* [Material for this exercise]
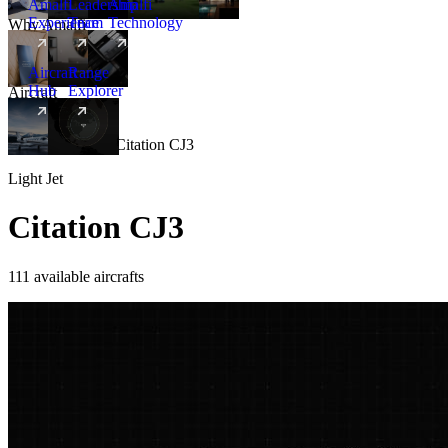
Amalfi
Leadership
Amalfi
Experience
Team
Technology
Why Amalfi
Aircraft
Range
Hub
Explorer
Aircraft
New
Aircraft
/
Light
/
Citation CJ3
Light Jet
Citation CJ3
111 available aircrafts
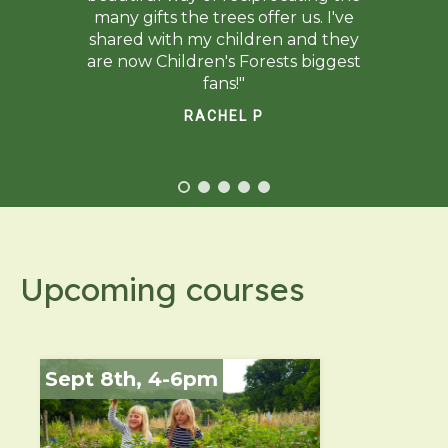
many gifts the trees offer us. I've
shared with my children and they
are now Children's Forests biggest
fans!"
RACHEL P
Upcoming courses
Sept 8th, 4-6pm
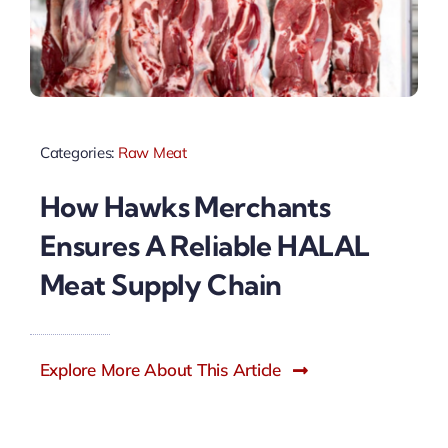
Categories:
Raw Meat
How Hawks Merchants
Ensures A Reliable HALAL
Meat Supply Chain
Explore More About This Article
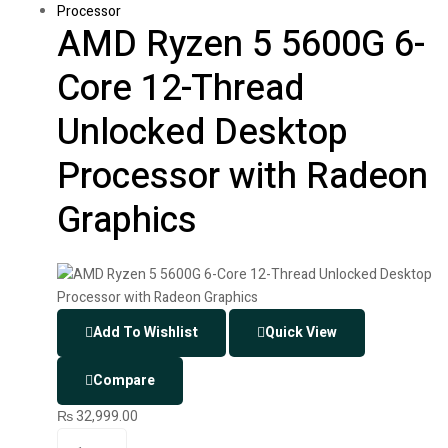
Processor
AMD Ryzen 5 5600G 6-
Core 12-Thread
Unlocked Desktop
Processor with Radeon
Graphics
Add To Wishlist
Quick View
Compare
₨
32,999.00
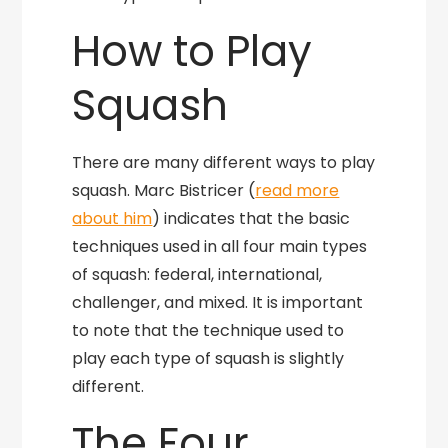
How to Play
Squash
There are many different ways to play
squash. Marc Bistricer (
read more
about him
) indicates that the basic
techniques used in all four main types
of squash: federal, international,
challenger, and mixed. It is important
to note that the technique used to
play each type of squash is slightly
different.
The Four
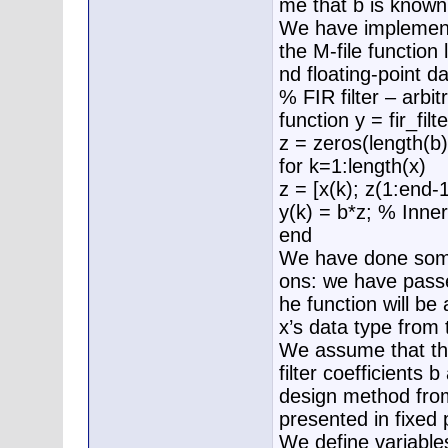
me that b is known
We have implement
the M-file function 
nd floating-point da
% FIR filter – arbit
function y = fir_filt
z = zeros(length(b)
for k=1:length(x)
z = [x(k); z(1:end-1
y(k) = b*z; % Inne
end
We have done someth
ons: we have passed
he function will be 
x’s data type from 
We assume that the 
filter coefficients 
design method from
presented in fixed 
We define variable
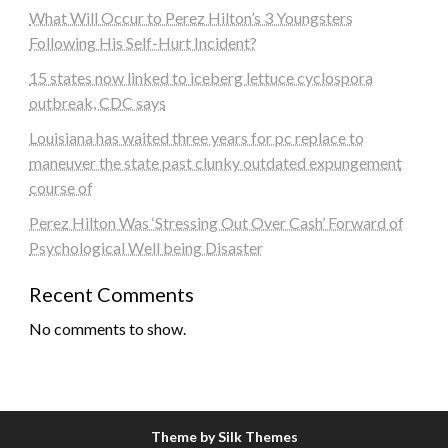
What Will Occur to Perez Hilton’s 3 Youngsters
Following His Self-Hurt Incident?
15 states now linked to iceberg lettuce cyclospora
outbreak, CDC says
Louisiana has waited three years for pc replace to
maneuver the state past clunky outdated expungement
course of
Perez Hilton Was ‘Stressing Out Over Cash’ Forward of
Psychological Well being Disaster
Recent Comments
No comments to show.
Theme by Silk Themes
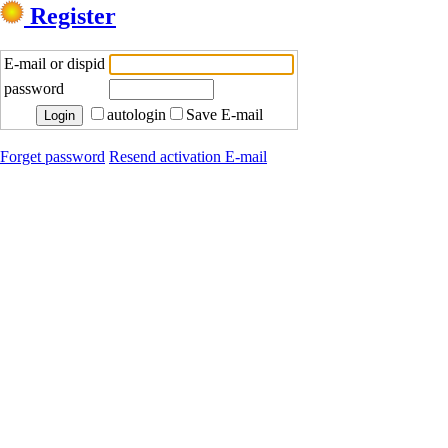
Register
E-mail or dispid
password
autologin
Save E-mail
Forget password
Resend activation E-mail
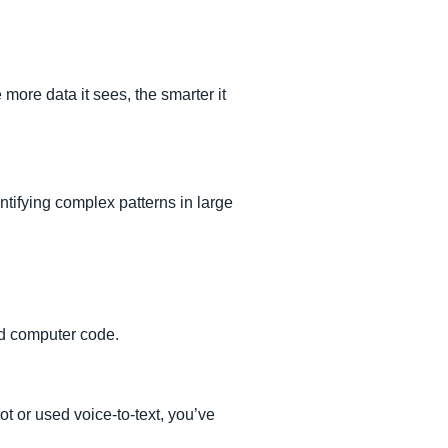
more data it sees, the smarter it
tifying complex patterns in large
nd computer code.
t or used voice-to-text, you’ve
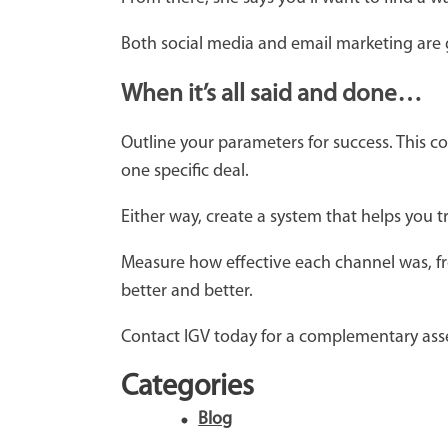
Both social media and email marketing are g
When it’s all said and done…
Outline your parameters for success. This 
one specific deal.
Either way, create a system that helps you 
Measure how effective each channel was, fr
better and better.
Contact IGV today for a complementary ass
Categories
Blog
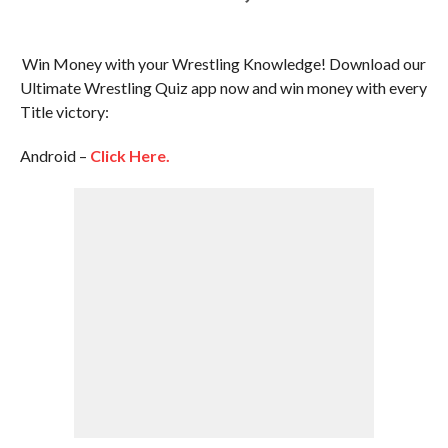
Win Money with your Wrestling Knowledge! Download our
Ultimate Wrestling Quiz app now and win money with every
Title victory:
Android –
Click Here.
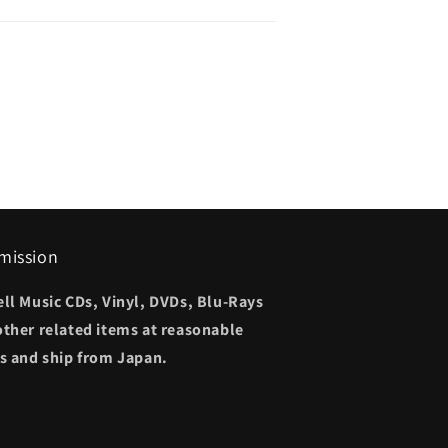
mission
ell Music CDs, Vinyl, DVDs, Blu-Rays
other related items at reasonable
es and ship from Japan.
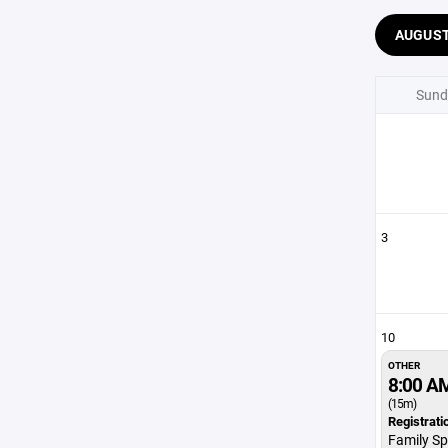
AUGUS
Sund
3
10
OTHER
8:00 A
(15m)
Registrati
Family Sp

* [Task statement] Which part of the entries opens with the line containing "We define variable" and closes with the line containing "Win Money with your"? Output that part exactly, ends included, pictures excluded.

* [Exercise result]
We define variable
What Will Occur to Perez Hilton’s 3 Youngsters
Following His Self-Hurt Incident?
15 states now linked to iceberg lettuce cyclospora
outbreak, CDC says
Louisiana has waited three years for pc replace to
maneuver the state past clunky outdated expungement
course of
Perez Hilton Was ‘Stressing Out Over Cash’ Forward of
Psychological Well being Disaster
Recent Comments
No comments to show.
Theme by Silk Themes
Register
E-mail or dispid
password
autologin
Save E-mail
Forget password
Resend activation E-mail
more data it sees, the smarter it
tifying complex patterns in large
nd computer code.
t or used voice-to-text, you’ve
Both social media and email marketing are g
When it’s all said and done…
Outline your parameters for success. This 
one specific deal.
Either way, create a system that helps you 
Measure how effective each channel was, fr
better and better.
Contact IGV today for a complementary ass
Categories
Blog
Win Money with your Wrestling Knowledge! Download our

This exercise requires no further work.